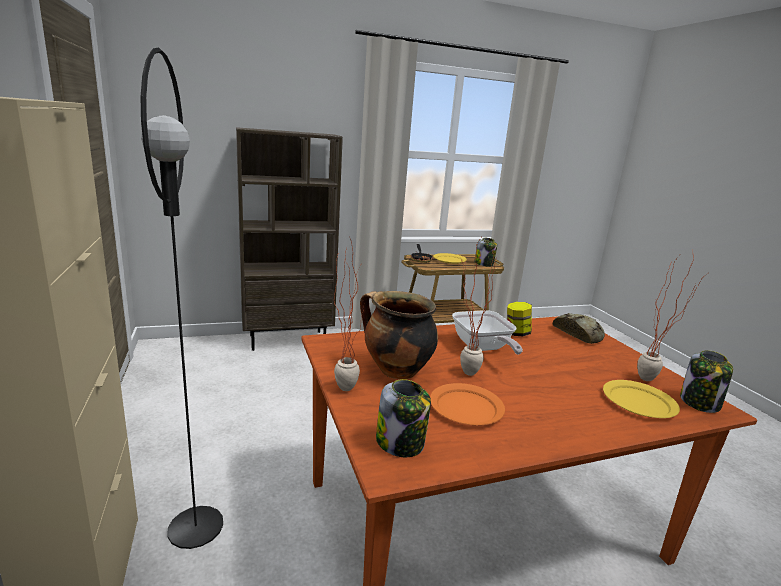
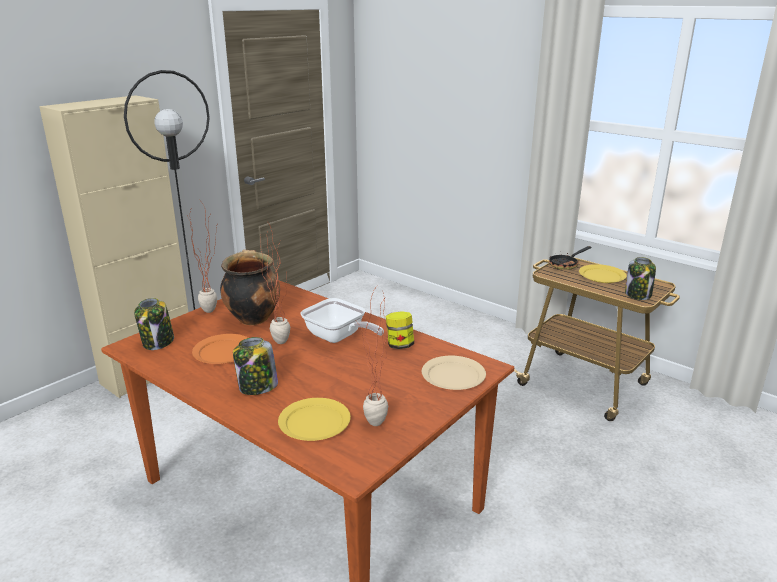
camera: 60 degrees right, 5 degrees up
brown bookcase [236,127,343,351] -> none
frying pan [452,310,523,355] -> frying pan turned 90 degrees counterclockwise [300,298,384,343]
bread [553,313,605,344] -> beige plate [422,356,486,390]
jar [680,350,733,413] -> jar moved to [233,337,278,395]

○ ○ ○

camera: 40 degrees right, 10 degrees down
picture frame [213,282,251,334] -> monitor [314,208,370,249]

○ ○ ○

> _TASK OBJECTIVE_:
Print exactly the lines of the listing above starting at the line containing "brown bookcase [236,127,343,351] -> none" and ending at the line containing "jar [680,350,733,413] ->", both included.

> _RESPONSE BOX_:
brown bookcase [236,127,343,351] -> none
frying pan [452,310,523,355] -> frying pan turned 90 degrees counterclockwise [300,298,384,343]
bread [553,313,605,344] -> beige plate [422,356,486,390]
jar [680,350,733,413] -> jar moved to [233,337,278,395]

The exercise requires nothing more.